Data records.
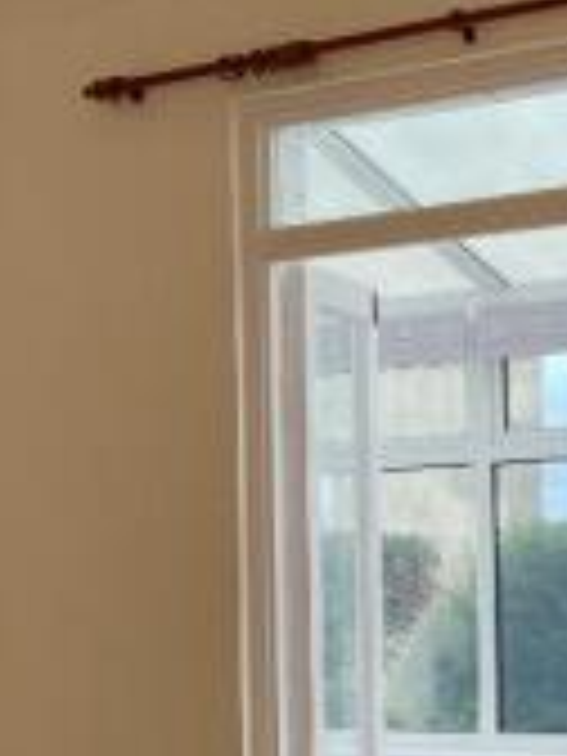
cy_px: 745
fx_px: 1966
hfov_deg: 16.4
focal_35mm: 90
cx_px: 187
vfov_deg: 21.1
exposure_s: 1/100
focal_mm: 4.2
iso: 80
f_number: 1.6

Task to complete. Restate every line above word for word. Do not carry over the images.

Worked solution.
cy_px: 745
fx_px: 1966
hfov_deg: 16.4
focal_35mm: 90
cx_px: 187
vfov_deg: 21.1
exposure_s: 1/100
focal_mm: 4.2
iso: 80
f_number: 1.6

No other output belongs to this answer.